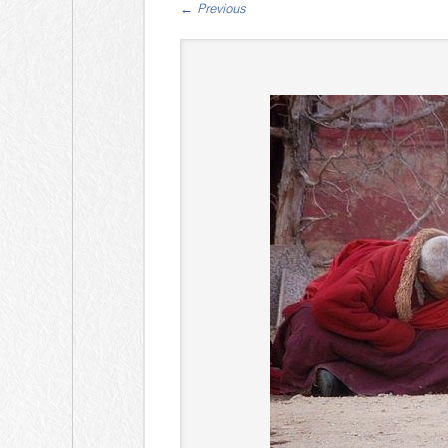
←
Previous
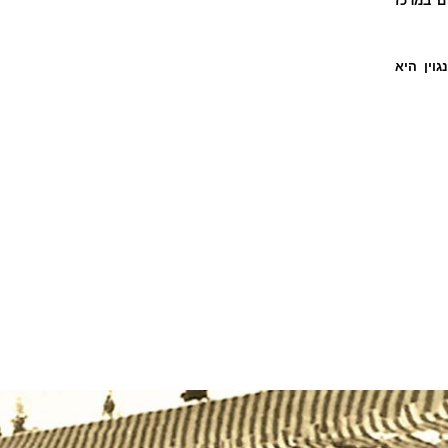
ם במרכז
וין היא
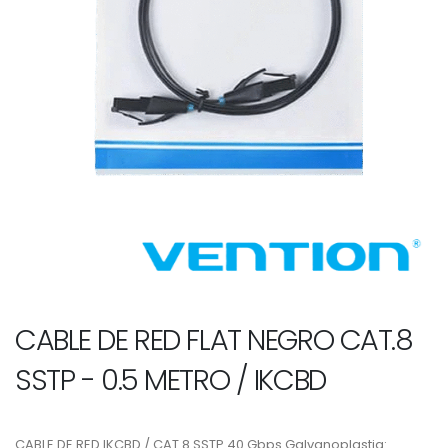
CABLE DE RED FLAT NEGRO CAT.8
SSTP - 0.5 METRO / IKCBD
CABLE DE RED IKCBD / CAT.8 SSTP 40 Gbps Galvanoplastia:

--

Your instructions -
Turn every line of the listing above into a Markdown table with the columns Row and Line. Leave out blank lines and the pictures.

Answer to this task -
| Row | Line |
|---|---|
| 1 | ← |
| 2 | Previous |
| 3 | ם במרכז |
| 4 | וין היא |
| 5 | CABLE DE RED FLAT NEGRO CAT.8 |
| 6 | SSTP - 0.5 METRO / IKCBD |
| 7 | CABLE DE RED IKCBD / CAT.8 SSTP 40 Gbps Galvanoplastia: |